The travel industry goes social

Welcome to Facebook — population 500 million. That’s about as many users as there are females in India.

So it’s not surprising that companies would get around to exploiting the house that Mark Zuckerberg built sooner or later. That goes triple for travel-related industries, whose clientele tend to be extremely active on social networks.

Portland-based Second Porch — an online vacation rental site that lists 4,000 properties in more than 100 countries — existed wholly as a Facebook app until it launched its own base of operations, secondporch.com, in June. Browse its listings, and you’re able to navigate between Facebook profiles of owners and past renters, or see which properties your current Facebook friends recommend.
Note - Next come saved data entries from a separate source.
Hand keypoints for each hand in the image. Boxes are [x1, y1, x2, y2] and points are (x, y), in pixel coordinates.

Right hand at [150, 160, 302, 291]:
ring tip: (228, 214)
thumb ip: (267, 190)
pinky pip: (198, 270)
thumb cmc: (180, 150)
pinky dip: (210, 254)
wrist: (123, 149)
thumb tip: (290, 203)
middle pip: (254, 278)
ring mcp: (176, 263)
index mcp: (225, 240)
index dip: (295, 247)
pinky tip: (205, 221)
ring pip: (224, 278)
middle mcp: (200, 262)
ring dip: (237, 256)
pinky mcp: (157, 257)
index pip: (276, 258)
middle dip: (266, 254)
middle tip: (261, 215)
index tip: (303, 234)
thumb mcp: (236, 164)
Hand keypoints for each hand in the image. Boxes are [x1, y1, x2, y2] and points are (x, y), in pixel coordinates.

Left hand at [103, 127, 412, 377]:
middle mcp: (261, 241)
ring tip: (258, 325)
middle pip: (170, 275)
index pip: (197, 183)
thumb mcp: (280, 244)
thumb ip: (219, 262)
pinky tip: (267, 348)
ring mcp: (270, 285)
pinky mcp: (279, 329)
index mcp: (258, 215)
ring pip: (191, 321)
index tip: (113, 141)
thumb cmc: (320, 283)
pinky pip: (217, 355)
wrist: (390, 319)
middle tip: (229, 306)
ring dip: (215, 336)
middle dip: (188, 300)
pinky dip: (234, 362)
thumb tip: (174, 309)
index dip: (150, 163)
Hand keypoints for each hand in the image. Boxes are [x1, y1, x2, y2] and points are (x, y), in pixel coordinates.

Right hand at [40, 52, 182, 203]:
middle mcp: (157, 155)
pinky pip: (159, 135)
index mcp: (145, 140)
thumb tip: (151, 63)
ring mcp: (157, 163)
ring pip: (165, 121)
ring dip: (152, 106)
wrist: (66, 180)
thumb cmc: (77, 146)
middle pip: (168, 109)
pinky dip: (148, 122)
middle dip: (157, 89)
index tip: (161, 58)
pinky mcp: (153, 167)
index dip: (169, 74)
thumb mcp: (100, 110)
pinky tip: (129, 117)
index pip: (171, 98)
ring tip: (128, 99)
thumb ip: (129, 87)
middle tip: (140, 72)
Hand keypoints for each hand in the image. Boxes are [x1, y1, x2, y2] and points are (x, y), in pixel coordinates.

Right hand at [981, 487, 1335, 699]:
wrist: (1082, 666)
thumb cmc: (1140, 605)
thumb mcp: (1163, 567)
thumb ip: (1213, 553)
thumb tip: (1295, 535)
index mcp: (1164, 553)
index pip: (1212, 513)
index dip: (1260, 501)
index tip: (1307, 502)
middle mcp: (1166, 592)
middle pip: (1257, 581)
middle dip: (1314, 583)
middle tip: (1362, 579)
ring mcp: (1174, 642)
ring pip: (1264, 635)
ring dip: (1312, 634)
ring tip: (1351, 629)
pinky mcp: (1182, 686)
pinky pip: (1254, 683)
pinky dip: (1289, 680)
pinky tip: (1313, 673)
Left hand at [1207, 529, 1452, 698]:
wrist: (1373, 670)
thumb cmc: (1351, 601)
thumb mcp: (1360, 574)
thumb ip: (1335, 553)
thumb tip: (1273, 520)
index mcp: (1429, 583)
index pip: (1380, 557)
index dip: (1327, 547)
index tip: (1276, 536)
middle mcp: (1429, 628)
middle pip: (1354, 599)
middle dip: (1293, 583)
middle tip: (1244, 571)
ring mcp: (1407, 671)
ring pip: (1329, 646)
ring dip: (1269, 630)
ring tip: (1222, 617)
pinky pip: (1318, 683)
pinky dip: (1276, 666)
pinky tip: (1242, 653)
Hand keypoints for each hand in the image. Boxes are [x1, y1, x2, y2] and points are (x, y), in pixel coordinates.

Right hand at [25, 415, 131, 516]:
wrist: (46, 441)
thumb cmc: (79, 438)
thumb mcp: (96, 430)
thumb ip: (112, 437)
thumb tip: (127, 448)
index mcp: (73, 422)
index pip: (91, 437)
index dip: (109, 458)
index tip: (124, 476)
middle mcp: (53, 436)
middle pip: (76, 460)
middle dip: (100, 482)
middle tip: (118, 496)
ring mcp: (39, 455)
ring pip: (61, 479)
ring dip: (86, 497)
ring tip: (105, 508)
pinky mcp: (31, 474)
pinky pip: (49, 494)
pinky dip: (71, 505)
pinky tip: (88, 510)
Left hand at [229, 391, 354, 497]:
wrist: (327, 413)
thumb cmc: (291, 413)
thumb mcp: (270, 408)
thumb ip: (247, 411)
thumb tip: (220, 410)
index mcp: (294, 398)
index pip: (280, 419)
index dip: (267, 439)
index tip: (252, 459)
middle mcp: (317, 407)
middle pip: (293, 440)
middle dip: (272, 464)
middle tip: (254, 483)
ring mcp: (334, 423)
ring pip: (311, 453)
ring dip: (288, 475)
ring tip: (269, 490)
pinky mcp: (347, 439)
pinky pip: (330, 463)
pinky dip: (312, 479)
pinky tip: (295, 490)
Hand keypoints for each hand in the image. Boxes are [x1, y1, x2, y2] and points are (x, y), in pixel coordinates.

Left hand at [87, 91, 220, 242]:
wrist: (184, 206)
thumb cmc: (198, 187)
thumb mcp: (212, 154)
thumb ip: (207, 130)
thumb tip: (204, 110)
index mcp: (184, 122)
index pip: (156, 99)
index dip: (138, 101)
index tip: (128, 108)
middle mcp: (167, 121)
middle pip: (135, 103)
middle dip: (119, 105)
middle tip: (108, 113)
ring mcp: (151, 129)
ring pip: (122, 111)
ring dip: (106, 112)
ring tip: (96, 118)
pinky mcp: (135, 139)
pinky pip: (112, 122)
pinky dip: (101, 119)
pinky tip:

And likewise, if you make an inquiry, owners are able to sniff around your profile.

“We view transparency as critical to overcoming one of the vacation rental industry’s issues: the fear of renting from an unknown person. So requiring a Facebook account largely overcomes that,” says president Brent Hieggelke.

It’s not just the start-ups, either. In mid-June, review giant TripAdvisor.com launched Trip Friends, a feature on its Web site that allows its thirty-some million monthly visitors to see which of their Facebook friends have visited a certain city, hotel, attraction, restaurant, what have you. That data is quarried from TripAdvisor’s popular Facebook app, Cities I’ve Visited, where users stick pins into places they’ve been on a world map and sound off about it.
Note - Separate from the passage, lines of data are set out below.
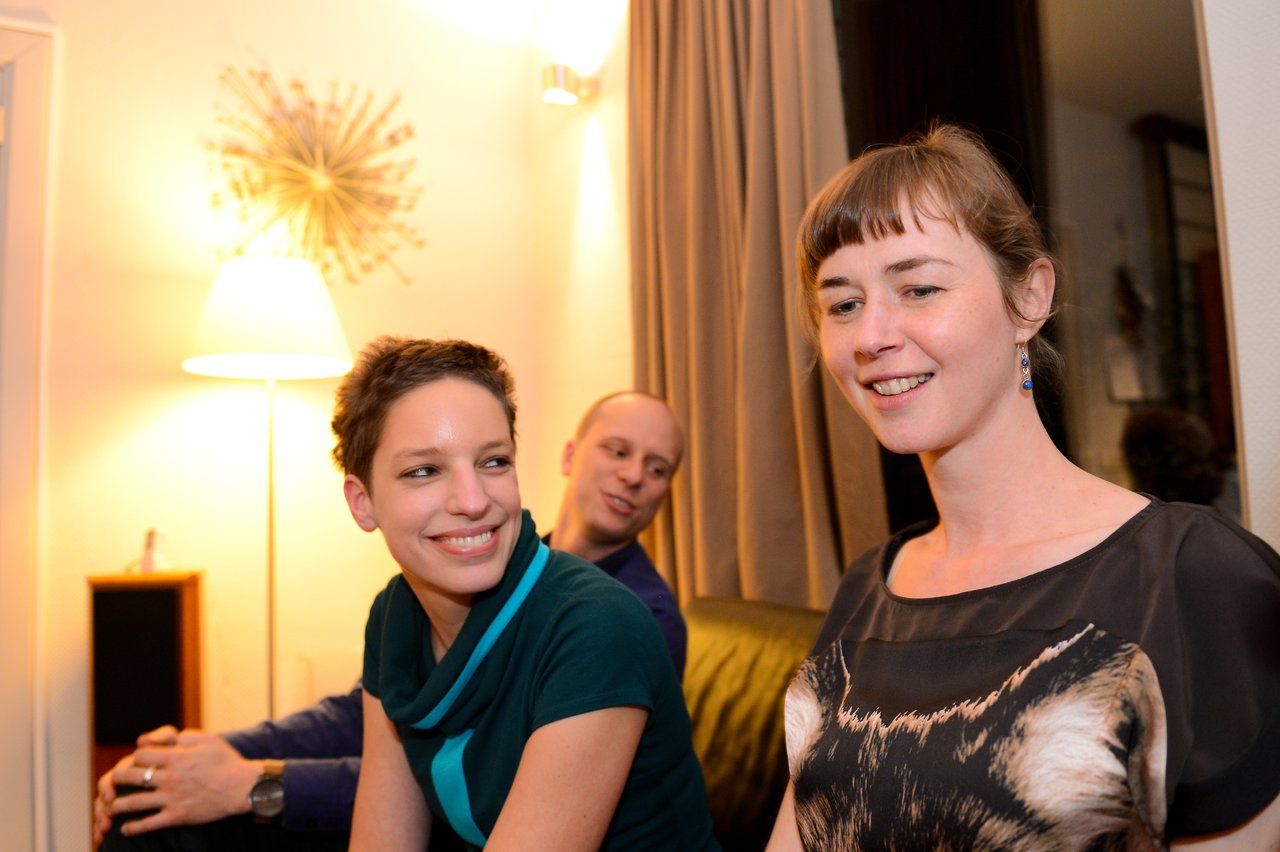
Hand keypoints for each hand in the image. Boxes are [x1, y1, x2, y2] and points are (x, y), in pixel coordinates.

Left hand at [97, 727, 263, 838]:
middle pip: (131, 776)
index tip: (138, 760)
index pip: (141, 754)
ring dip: (118, 805)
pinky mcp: (177, 816)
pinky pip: (148, 824)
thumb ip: (181, 735)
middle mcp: (169, 777)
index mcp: (176, 757)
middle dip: (118, 778)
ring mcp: (172, 798)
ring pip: (133, 802)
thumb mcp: (208, 739)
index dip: (136, 755)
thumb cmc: (226, 761)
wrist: (243, 788)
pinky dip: (133, 828)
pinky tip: (126, 828)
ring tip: (112, 807)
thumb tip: (158, 739)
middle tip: (114, 781)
Lest you think you can outsmart that CIV app with some obscure locale, it claims to highlight more than a billion user submissions (and counting).

Meanwhile, after being somewhat sucker punched by third party innovations in recent years, airlines won’t be late to the Facebook party. Just last Thursday, Delta launched a “ticket window”, the first of its kind on any social network, allowing users to book directly through the airline’s Facebook page, as opposed to being redirected to delta.com.

Just click on the “Book a Trip” tab and go — share your itinerary with your network, if you so desire.

British budget flier easyJet was supposed to be the first to offer bookings directly through Facebook, according to reports earlier in the year. Delta just beat them to the punch.

Expect every airline to soon follow suit.